The collaboration of LVMH and Fenty lasted two years and with no new collections in sight has eventually called it quits. The decline in overall designer fashion market sales that happened due to the pandemic has not helped the lack of success that was there at the first place. Quite few things went wrong when looking at Fenty, even without coronavirus. First of all, building a designer fashion brand around a celebrity takes more than a credible star and a big budget – it takes time, patience and determination. If we take Victoria Beckham’s label as an example, it too 10 years for it to set off. The biggest downfall of Fenty was lack of a strong creative leader – a bonafide fashion label can’t launch as a strong luxury brand when the creative director already has multiple businesses and contracts. In other words, the £1,000 luxury denim jacket might be great but having a celebrity’s name attached to it alone won’t make it desirable for luxury buyers.

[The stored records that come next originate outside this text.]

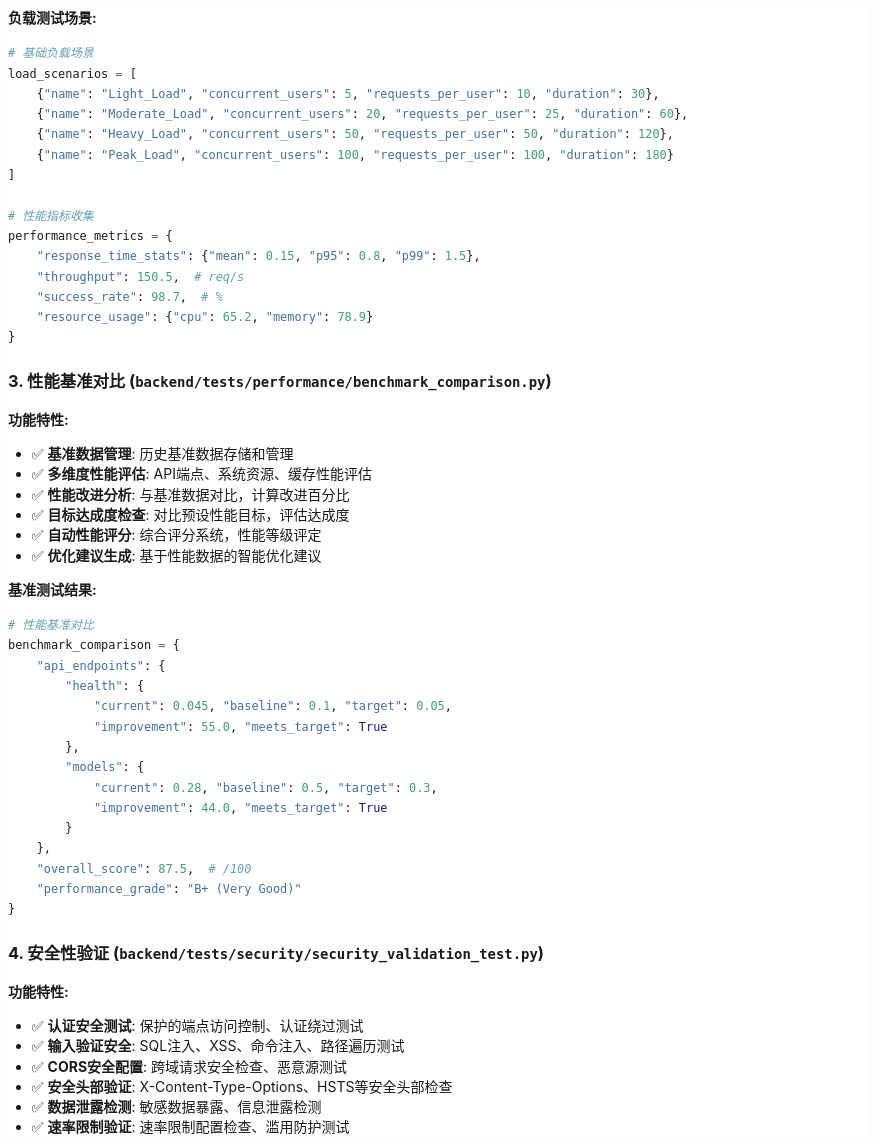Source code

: **负载测试场景:**
```python
# 基础负载场景
load_scenarios = [
    {"name": "Light_Load", "concurrent_users": 5, "requests_per_user": 10, "duration": 30},
    {"name": "Moderate_Load", "concurrent_users": 20, "requests_per_user": 25, "duration": 60},
    {"name": "Heavy_Load", "concurrent_users": 50, "requests_per_user": 50, "duration": 120},
    {"name": "Peak_Load", "concurrent_users": 100, "requests_per_user": 100, "duration": 180}
]

# 性能指标收集
performance_metrics = {
    "response_time_stats": {"mean": 0.15, "p95": 0.8, "p99": 1.5},
    "throughput": 150.5,  # req/s
    "success_rate": 98.7,  # %
    "resource_usage": {"cpu": 65.2, "memory": 78.9}
}
```

### 3. 性能基准对比 (`backend/tests/performance/benchmark_comparison.py`)
**功能特性:**
- ✅ **基准数据管理**: 历史基准数据存储和管理
- ✅ **多维度性能评估**: API端点、系统资源、缓存性能评估
- ✅ **性能改进分析**: 与基准数据对比，计算改进百分比
- ✅ **目标达成度检查**: 对比预设性能目标，评估达成度
- ✅ **自动性能评分**: 综合评分系统，性能等级评定
- ✅ **优化建议生成**: 基于性能数据的智能优化建议

**基准测试结果:**
```python
# 性能基准对比
benchmark_comparison = {
    "api_endpoints": {
        "health": {
            "current": 0.045, "baseline": 0.1, "target": 0.05,
            "improvement": 55.0, "meets_target": True
        },
        "models": {
            "current": 0.28, "baseline": 0.5, "target": 0.3,
            "improvement": 44.0, "meets_target": True
        }
    },
    "overall_score": 87.5,  # /100
    "performance_grade": "B+ (Very Good)"
}
```

### 4. 安全性验证 (`backend/tests/security/security_validation_test.py`)
**功能特性:**
- ✅ **认证安全测试**: 保护的端点访问控制、认证绕过测试
- ✅ **输入验证安全**: SQL注入、XSS、命令注入、路径遍历测试
- ✅ **CORS安全配置**: 跨域请求安全检查、恶意源测试
- ✅ **安全头部验证**: X-Content-Type-Options、HSTS等安全头部检查
- ✅ **数据泄露检测**: 敏感数据暴露、信息泄露检测
- ✅ **速率限制验证**: 速率限制配置检查、滥用防护测试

According to New Year Times, “It is a reminder that just because someone has an enormous cultural following and no-holds-barred taste, it does not mean they will make great, original clothes.”
The pandemic of 2020 hit many designer fashion labels, including many of those that work with LVMH. The company has confirmed that the global lockdown and store closures made their sales fall by one- third comparing to 2019, and taking a celebrity brand on board was really not a good decision. Not to mention, Fenty to this day lacks clear direction – no one can’t tell what it stands for, its design features or even which product categories it covers.
2020 was a difficult year for designer fashion brands. However, some see it as an opportunity to weed out less substantial brands out – Fenty is one of them.